06-08-2025
Google DeepMind unveils Genie 3 AI world model: What is it, how it works
Google DeepMind has unveiled Genie 3, the latest version of its AI world model that can generate explorable 3D environments in real time from a simple text prompt. Unlike earlier versions, Genie 3 supports continuous interaction for a few minutes, remembers where objects were placed, and allows dynamic changes like adding characters or altering weather conditions.
According to Google DeepMind, Genie 3 is available as a limited research preview to select academics and creators, with plans to expand access gradually.
What is Genie 3?
Genie 3 is part of a class of AI systems called world models, which simulate dynamic environments instead of generating static content. These models can be used in everything from education and training simulations to robotics and video games.
The idea is to give the model a prompt — say, 'a forest during a thunderstorm' — and have it generate a playable 3D space that you can explore using basic movement controls.
What can Genie 3 do?
Explore in real time: According to Google DeepMind, Genie 3 allows users to move through these environments at 24 frames per second in 720p resolution, with consistency retained for a few minutes. That's a notable leap from Genie 2, where interaction was limited to ten to twenty seconds, as reported by The Verge.
Remembers what you saw: One of Genie 3's biggest upgrades is visual memory. If you leave an object behind and come back later, it will still be there — a capability missing from most previous world models. Google says this visual memory can persist for about a minute.
Trigger real-world events: As per the DeepMind blog, Genie 3 supports 'promptable world events,' which means users can make changes like adding rain, introducing characters, or altering objects just by typing new instructions. These changes happen in real time, expanding the possible use cases beyond navigation.
How is this different from earlier models?
Previous world models like Genie 2 were limited in both realism and duration. Genie 3 introduces two significant technical improvements:
Frame-by-frame generation with memory tracking, which allows consistency over longer periods.
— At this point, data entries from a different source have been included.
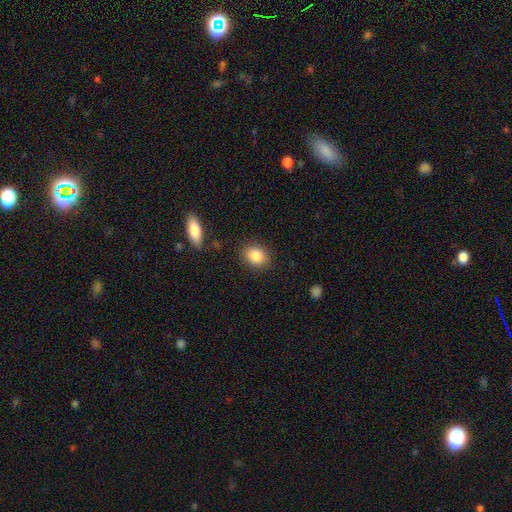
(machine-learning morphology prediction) smooth-or-featured: smooth: 86% | star or artifact: 8% | featured or disk: 6%
  how-rounded: round: 50% | in between: 49% | cigar-shaped: 1%
  merging: none: 86% | minor disturbance: 9% | major disturbance: 3% | merger: 2%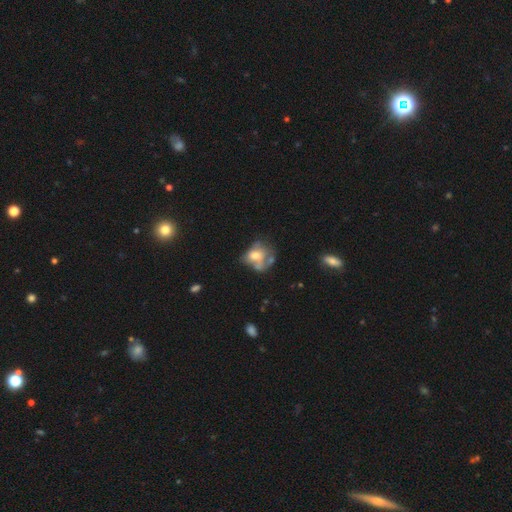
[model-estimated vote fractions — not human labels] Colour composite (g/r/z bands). It shows a smooth galaxy with no disk features (50%) that is in between round and cigar-shaped (54%). Merging: none (29%).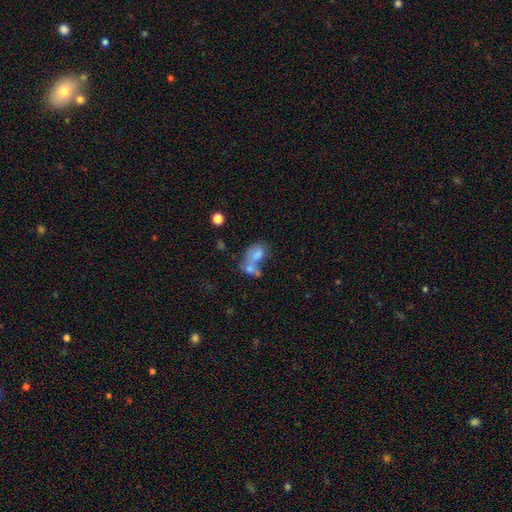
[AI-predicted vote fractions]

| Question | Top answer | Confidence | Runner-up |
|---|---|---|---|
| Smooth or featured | smooth | 67% | featured or disk (22%) |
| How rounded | in between | 82% | round (15%) |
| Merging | merger | 60% | none (18%) |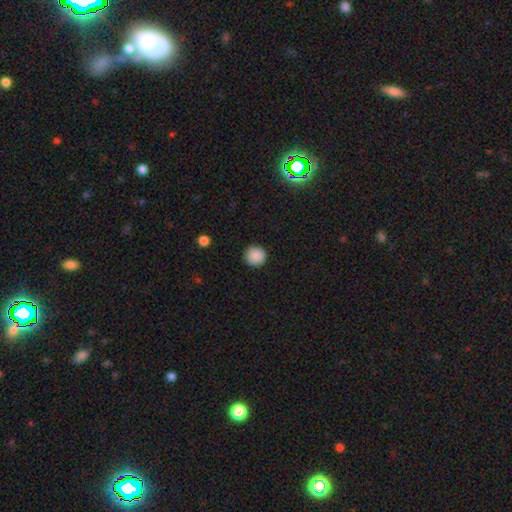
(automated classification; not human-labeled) This is clearly a smooth galaxy (89%). How rounded: clearly round (95%). Merging: clearly none (92%).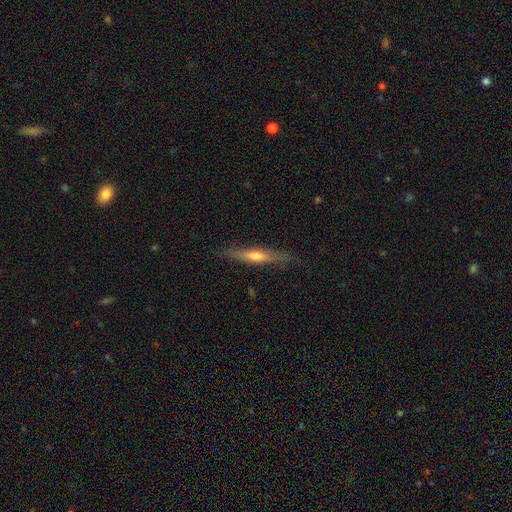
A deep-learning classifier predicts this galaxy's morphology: featured or disk 55%, smooth 39%, star or artifact 6%. Down the decision tree: edge-on disk — yes (94%); edge-on bulge — rounded (76%); merging — none (84%).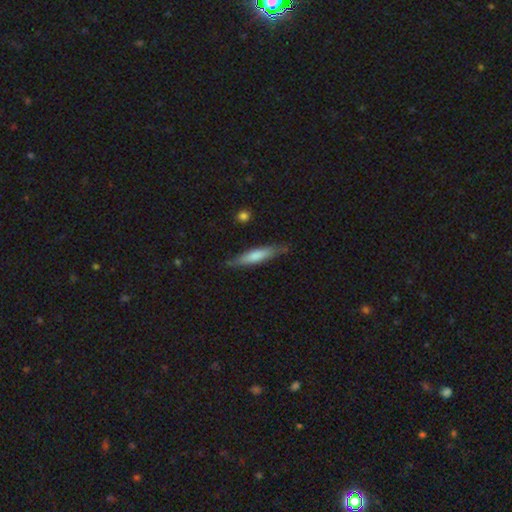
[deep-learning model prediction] Overall: smooth (66%; featured or disk 29%). How rounded: cigar-shaped (84%). Merging: none (78%).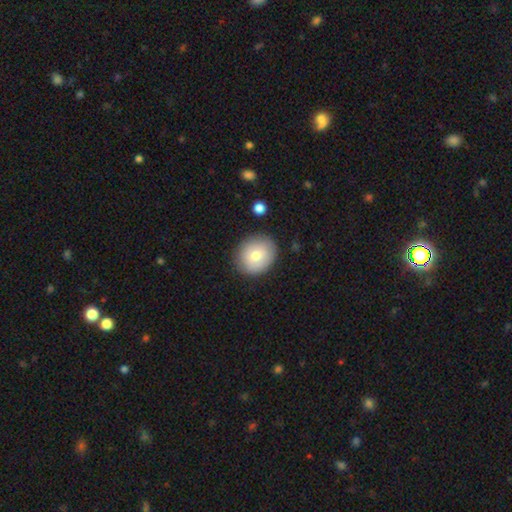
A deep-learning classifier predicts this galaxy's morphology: The model was most divided on "how rounded": round: 66%, in between: 33%, cigar-shaped: 1%. More confident: merging — none (85%); smooth or featured — smooth (75%).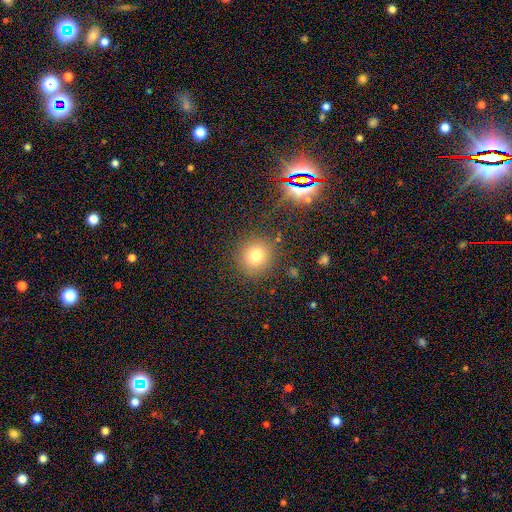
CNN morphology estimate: smooth_or_featured: smooth (p=0.75) [alt: star or artifact p=0.17]
how_rounded: round (p=0.90) [alt: in between p=0.09]
merging: none (p=0.86) [alt: minor disturbance p=0.08]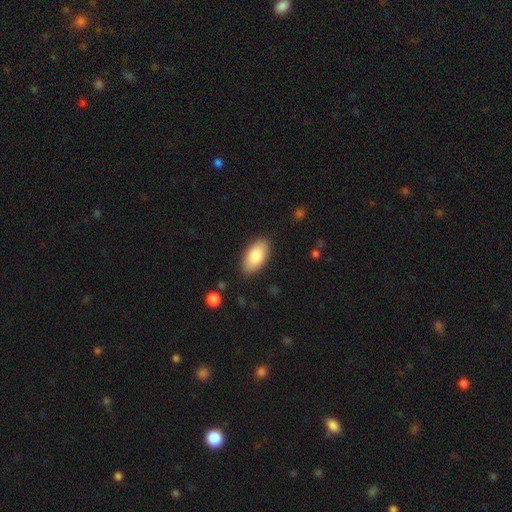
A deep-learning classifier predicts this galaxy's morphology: Smooth or featured? smooth (82%)
How rounded? in between (95%)
Merging? none (87%)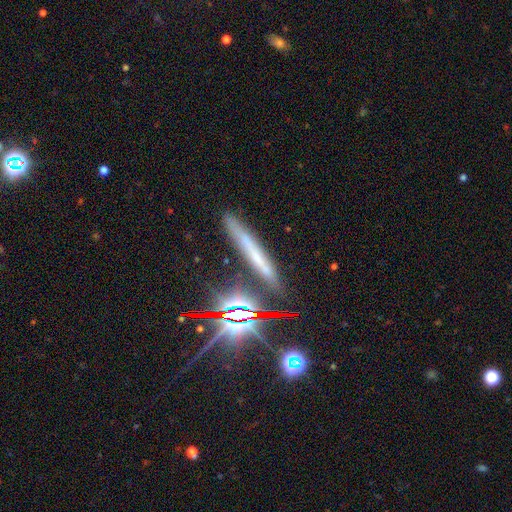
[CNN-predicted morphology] type=smooth (38%); merging=none (81%).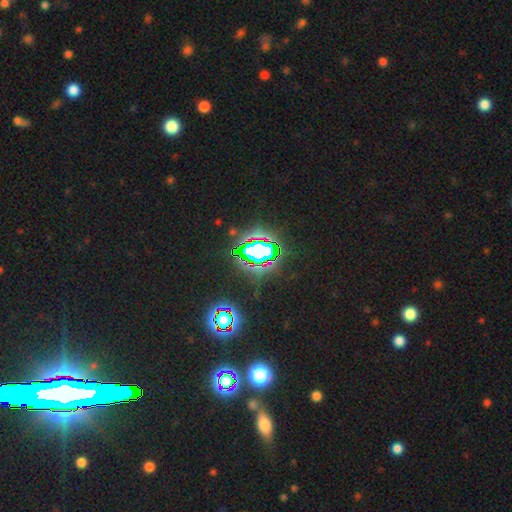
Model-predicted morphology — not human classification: Smooth or featured? star or artifact (76%)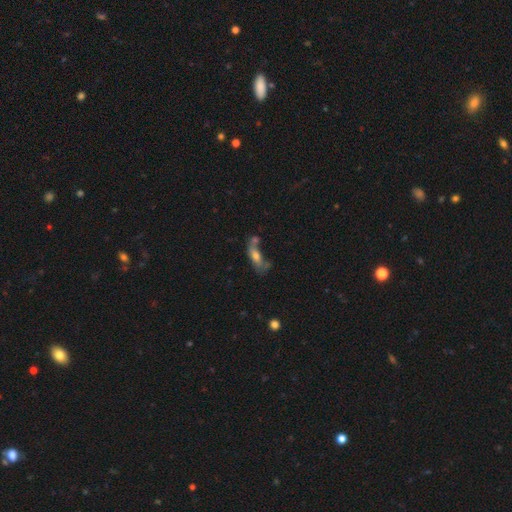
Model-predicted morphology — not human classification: Smooth or featured: smooth — 57% (featured or disk — 32%)
How rounded: in between — 62% (cigar-shaped — 33%)
Merging: merger — 36% (none — 30%)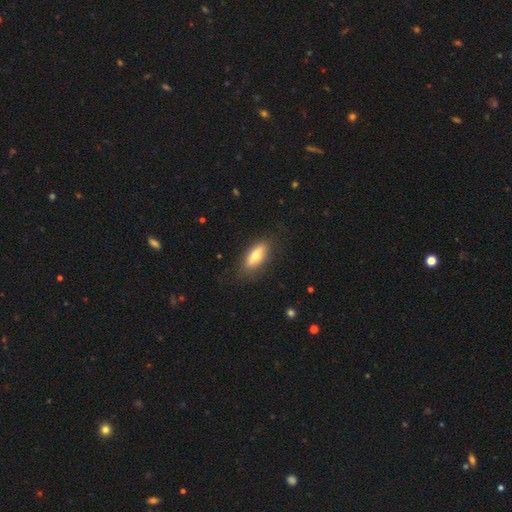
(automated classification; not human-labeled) Smooth or featured? smooth (66%)
How rounded? in between (68%)
Merging? none (81%)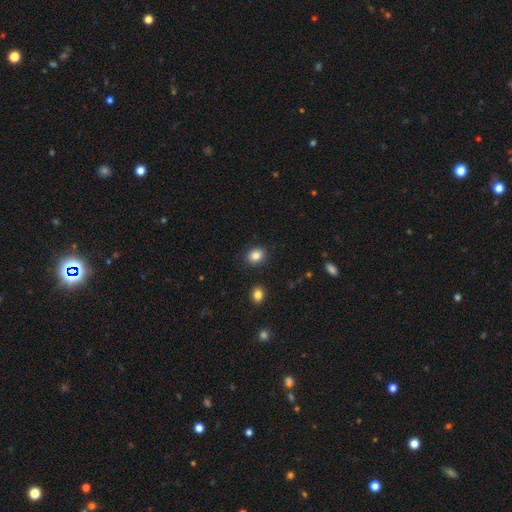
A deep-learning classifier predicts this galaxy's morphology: A smooth galaxy with no disk features (85%) that is round (55%).

Vote fractions:
- Smooth or featured? smooth: 85% / star or artifact: 10% / featured or disk: 5%
- How rounded? round: 55% / in between: 44% / cigar-shaped: 1%
- Merging? none: 88% / minor disturbance: 8% / major disturbance: 2% / merger: 2%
Dynamic generation without needing a 3D scene or preset assets, unlike methods like NeRFs or Gaussian Splatting that require defined geometry.
This makes Genie 3 more flexible for research and development, especially for training AI agents to perform tasks across longer timelines.
What are its limitations?
Despite the progress, Genie 3 has several limitations:
It cannot simulate real-world locations with geographic accuracy.
Legible text is often only present if it's part of the original prompt.
The range of interactions is limited, and multi-agent interactions remain under development.
While more stable, it still only supports a few minutes of continuous exploration.
Google DeepMind acknowledges that the technology raises new safety and responsibility challenges, which is why Genie 3 is being rolled out gradually.